» **What is being asked**:
Each line of the records containing "lines" is to be copied out and returned.

Start of Data in this exercise

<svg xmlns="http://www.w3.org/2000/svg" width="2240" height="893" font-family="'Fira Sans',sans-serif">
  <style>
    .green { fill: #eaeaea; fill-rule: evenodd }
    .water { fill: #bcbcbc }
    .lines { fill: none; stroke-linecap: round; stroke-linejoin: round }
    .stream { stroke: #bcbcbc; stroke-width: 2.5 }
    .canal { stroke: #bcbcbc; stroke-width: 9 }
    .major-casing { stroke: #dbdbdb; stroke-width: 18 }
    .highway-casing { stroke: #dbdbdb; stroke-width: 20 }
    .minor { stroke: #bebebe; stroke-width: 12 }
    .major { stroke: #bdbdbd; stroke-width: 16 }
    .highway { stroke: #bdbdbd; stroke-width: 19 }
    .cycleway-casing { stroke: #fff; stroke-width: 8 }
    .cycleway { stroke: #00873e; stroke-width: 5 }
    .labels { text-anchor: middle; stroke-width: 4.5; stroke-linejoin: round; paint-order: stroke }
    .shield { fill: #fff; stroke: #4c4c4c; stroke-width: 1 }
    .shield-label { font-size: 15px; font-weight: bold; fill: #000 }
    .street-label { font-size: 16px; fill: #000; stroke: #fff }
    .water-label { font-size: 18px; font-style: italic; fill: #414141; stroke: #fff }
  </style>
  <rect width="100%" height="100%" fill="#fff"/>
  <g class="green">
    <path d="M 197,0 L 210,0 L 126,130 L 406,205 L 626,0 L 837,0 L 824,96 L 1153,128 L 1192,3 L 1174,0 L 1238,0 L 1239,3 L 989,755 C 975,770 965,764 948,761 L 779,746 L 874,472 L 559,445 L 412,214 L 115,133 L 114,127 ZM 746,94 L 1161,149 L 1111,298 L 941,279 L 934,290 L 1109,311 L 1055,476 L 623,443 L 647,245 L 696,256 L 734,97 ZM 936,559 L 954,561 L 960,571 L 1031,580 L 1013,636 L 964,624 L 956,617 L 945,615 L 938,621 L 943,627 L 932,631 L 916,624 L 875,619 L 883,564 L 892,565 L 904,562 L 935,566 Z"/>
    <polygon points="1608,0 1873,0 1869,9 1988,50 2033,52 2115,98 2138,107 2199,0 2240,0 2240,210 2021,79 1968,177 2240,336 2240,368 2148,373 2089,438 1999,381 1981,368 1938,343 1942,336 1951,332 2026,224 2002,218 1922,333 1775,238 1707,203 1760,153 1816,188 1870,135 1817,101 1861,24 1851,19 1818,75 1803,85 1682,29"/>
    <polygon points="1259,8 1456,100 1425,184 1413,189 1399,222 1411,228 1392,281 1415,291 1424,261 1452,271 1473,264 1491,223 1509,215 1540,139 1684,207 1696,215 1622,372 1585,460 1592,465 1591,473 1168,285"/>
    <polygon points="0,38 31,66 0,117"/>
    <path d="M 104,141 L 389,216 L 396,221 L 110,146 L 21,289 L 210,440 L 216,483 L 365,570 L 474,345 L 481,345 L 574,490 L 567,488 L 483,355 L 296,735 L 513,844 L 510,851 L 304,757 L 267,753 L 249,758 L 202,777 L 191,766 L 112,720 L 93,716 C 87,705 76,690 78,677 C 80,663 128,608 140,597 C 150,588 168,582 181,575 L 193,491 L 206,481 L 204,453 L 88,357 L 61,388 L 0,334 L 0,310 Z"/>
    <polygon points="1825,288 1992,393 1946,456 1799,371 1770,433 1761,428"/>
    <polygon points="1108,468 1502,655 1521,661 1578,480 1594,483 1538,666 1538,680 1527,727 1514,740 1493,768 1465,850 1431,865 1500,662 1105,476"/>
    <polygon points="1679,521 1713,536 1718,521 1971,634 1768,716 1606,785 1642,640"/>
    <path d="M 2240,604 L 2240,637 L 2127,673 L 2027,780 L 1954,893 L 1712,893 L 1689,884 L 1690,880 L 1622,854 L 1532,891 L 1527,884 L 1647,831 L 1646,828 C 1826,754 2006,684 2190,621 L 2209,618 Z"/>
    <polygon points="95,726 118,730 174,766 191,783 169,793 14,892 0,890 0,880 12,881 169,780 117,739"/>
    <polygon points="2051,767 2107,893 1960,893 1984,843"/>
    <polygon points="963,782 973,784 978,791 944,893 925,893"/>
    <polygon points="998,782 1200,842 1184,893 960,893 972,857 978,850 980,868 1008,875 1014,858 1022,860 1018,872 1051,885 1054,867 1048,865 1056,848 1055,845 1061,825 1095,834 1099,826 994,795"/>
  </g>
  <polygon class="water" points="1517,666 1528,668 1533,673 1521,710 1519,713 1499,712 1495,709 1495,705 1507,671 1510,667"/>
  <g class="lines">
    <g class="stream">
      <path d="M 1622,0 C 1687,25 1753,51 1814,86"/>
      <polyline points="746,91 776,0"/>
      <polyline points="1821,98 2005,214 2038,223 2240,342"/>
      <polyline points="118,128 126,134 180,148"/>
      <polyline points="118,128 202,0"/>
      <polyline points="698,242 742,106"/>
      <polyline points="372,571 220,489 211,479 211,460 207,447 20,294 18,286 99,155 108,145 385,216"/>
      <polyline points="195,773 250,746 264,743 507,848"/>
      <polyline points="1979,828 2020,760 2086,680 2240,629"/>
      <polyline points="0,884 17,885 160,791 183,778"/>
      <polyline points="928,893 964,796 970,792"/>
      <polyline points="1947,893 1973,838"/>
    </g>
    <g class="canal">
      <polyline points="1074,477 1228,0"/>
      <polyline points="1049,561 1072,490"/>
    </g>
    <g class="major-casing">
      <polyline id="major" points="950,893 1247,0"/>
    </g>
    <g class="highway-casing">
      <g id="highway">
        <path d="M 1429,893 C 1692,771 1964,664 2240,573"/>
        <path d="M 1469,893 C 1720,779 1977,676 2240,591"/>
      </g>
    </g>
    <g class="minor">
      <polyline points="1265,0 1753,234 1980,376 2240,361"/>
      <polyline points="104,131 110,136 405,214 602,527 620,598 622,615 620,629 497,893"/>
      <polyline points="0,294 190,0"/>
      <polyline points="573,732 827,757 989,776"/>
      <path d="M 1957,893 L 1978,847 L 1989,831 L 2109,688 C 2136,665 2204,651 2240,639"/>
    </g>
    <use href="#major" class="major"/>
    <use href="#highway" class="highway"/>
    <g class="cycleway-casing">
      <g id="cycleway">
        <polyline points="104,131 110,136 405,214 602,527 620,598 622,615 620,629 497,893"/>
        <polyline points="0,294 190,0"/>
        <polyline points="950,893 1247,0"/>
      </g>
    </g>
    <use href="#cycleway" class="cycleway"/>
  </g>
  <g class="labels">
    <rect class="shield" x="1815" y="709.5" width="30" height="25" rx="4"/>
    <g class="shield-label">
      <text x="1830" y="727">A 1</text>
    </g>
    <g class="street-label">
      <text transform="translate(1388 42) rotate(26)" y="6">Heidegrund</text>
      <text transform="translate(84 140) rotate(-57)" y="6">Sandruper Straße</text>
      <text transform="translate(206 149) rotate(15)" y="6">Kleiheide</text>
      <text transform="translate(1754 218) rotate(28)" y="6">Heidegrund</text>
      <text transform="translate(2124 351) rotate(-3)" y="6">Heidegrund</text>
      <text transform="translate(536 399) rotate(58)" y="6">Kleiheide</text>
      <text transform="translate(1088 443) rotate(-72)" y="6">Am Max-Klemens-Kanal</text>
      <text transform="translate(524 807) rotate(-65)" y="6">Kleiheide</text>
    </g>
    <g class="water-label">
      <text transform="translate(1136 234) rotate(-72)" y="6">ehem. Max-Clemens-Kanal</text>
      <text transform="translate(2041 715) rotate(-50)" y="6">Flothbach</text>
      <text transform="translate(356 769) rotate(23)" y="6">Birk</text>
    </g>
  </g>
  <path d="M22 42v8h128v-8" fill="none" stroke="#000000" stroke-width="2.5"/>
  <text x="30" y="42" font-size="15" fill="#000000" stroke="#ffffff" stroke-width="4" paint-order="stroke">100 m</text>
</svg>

End of Data in this exercise

» **Answer to this exercise**:
    .lines { fill: none; stroke-linecap: round; stroke-linejoin: round }
  <g class="lines">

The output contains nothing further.